Results show that the RGR of the potato almost doubles that of the bell pepper, irrespective of the experimental temperature. The aphids do have different RGR values according to their biotype and host plant. Examination of aphid/plant RGR ratios at different temperatures show that there is no effect of temperature on relative performance for potato, with almost balanced 1:1 ratio of relative growth across the six temperatures.
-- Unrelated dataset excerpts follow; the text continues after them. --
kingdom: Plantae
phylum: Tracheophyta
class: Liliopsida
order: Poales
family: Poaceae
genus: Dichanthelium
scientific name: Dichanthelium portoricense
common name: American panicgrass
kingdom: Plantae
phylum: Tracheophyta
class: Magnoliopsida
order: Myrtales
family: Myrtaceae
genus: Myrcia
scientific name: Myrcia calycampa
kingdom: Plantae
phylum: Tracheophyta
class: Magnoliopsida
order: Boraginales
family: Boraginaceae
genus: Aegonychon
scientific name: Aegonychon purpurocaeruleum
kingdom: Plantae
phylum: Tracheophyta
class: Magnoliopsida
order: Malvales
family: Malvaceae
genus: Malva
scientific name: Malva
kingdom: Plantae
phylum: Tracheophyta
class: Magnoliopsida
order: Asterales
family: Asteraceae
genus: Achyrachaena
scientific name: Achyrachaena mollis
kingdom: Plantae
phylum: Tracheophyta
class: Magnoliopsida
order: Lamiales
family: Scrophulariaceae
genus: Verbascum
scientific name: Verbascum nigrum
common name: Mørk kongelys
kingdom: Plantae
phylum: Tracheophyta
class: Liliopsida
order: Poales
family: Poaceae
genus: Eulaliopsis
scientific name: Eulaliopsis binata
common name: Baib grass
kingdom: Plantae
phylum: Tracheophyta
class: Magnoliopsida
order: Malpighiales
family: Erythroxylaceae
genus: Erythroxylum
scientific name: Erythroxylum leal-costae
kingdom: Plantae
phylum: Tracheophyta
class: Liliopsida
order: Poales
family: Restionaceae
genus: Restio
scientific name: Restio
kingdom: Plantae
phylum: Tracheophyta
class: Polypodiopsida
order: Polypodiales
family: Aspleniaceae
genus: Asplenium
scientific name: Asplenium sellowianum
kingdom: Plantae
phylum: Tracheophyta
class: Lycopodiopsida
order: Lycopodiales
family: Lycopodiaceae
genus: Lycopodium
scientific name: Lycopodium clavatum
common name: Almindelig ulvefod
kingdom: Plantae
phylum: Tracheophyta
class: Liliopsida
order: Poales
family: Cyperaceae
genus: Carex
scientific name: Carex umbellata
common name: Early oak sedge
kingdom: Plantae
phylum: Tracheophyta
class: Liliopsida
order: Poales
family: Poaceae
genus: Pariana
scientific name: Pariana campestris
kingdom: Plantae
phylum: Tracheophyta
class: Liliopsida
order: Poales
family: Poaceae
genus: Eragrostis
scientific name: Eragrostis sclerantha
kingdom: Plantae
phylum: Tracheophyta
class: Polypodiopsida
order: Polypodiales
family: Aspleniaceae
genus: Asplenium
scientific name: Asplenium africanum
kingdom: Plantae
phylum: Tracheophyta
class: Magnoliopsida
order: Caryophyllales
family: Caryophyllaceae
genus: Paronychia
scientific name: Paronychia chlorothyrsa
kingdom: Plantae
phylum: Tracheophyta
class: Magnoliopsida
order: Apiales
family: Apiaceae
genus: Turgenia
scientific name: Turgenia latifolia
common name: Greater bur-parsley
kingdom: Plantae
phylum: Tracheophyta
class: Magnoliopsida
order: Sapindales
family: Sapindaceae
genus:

In contrast on bell peppers, the relative performance of the aphids suffered a mean proportional decrease of -.03197 for each increase of 1°C between 8 and 28°C, regardless of the pepper variety or aphid biotype. Aphids performed 7 times better than the plant at 8°C compared to approximately equal performance at 28˚C. We conclude that using RGR as a common currency of performance indicates that rising temperatures should decrease aphid performance relative to its host plant for pepper systems, while it should have no such effect for potato based systems.